Health care professionals from across the country repeatedly described to ABC News frustrations with the lagging, often-muddled flow of good information impeding their work.
"So it'll turn out we'll only have your date of birth. Or we'll have your address, but not your phone number. Or we'll have a number, but it's wrong," Shah said. "Now the name is misspelled, but everything else appears to be the same or maybe not quite. Now we've got to go back and figure out, 'Is it the same person that we've already reached out to?'"
"So we're trying to figure out how to interrupt the virus's transmission, but first we had to go trace the case," Shah continued. "Then it's too late to do meaningful contact tracing because you've missed that window. That's a systematic issue across this country, and that is a real shame."
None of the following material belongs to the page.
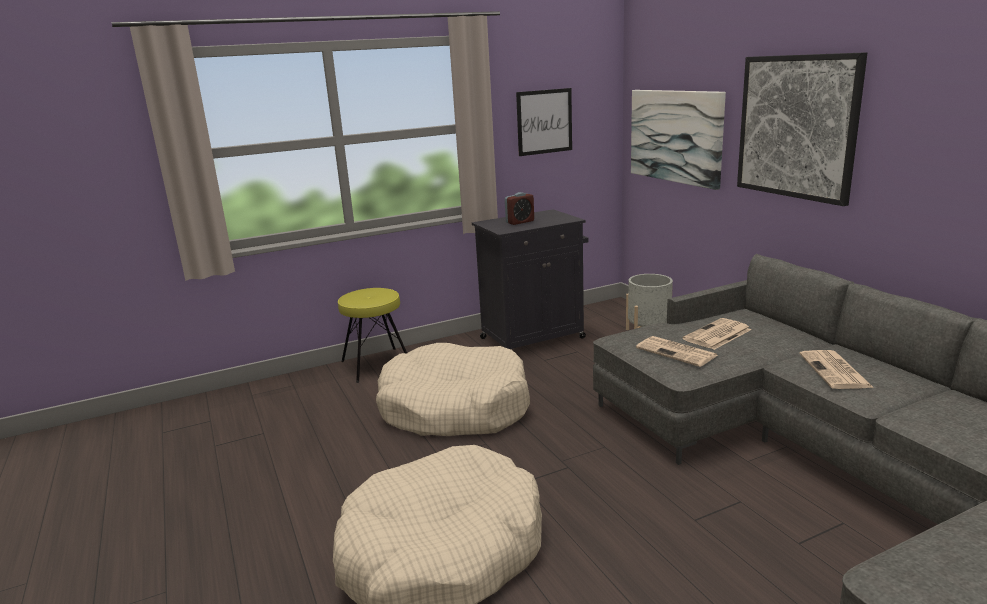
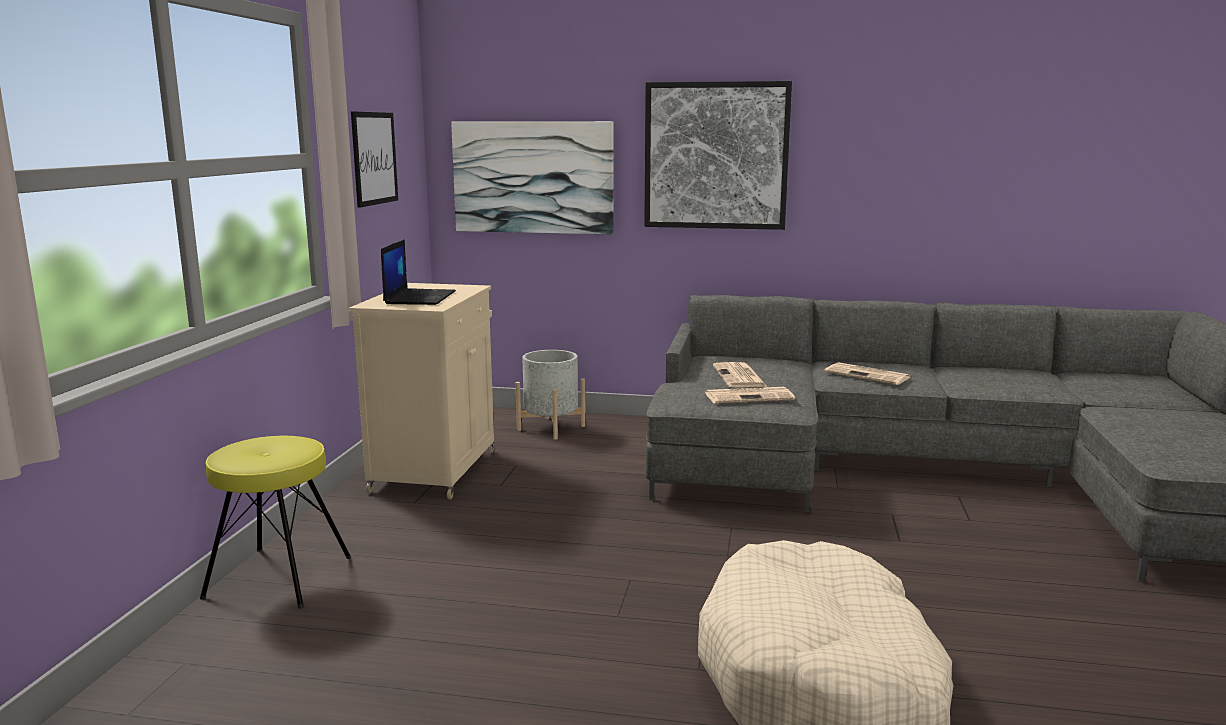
camera: 55 degrees left, 5 degrees down
(454, 408) = (514, 568): beige dog bed -> none
(520, 222) = (419, 297): alarm clock -> laptop
(534, 337) = (435, 470): black cabinet -> beige cabinet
In Washington, D.C., Ursula Sandstrom waited over two weeks for her results. She went for testing in late June, but hadn't heard anything through the first week of July. Finding it difficult to know who to ask about the delay, she called the city's hotline. She was told her results had been ready for a week, but her name was recorded as "Sandstron Sandstron" in her file. Her results were negative, but by a mid-July phone conversation with ABC News, Sandstrom says her patient file still had not been fixed.
"It took extra work to figure out, 'Who do I, how do I, figure out what's going on?'" Sandstrom said. "These are high stakes because it's COVID and people need to know."
Those on the front lines fighting the virus tell ABC News they're worn out.
"We're all burnt out, just varying levels of burnt crisp," said Dr. Saskia Popescu, an infectious disease epidemiologist and infection preventionist in Arizona, one of the most recent hotspots. "We've had an entire ICU full of COVID patients since like, March, April. So this is a marathon, not a sprint. And yet we're having to do a marathon and a sprint at the same time."
Popescu has a background in pandemic preparedness, and is among those responsible for reporting all the data on COVID patients, point by point, input manually, while relying on inundated labs. She fears the delays in testing will impact the numbers she's able to report.
"This is what we trained for, but that doesn't make it any less exhausting or the challenges any less," Popescu continued. "I see it as, you know, this keeps people safe -- and it has to get done."
ABC News' Matt Mosk contributed to this report.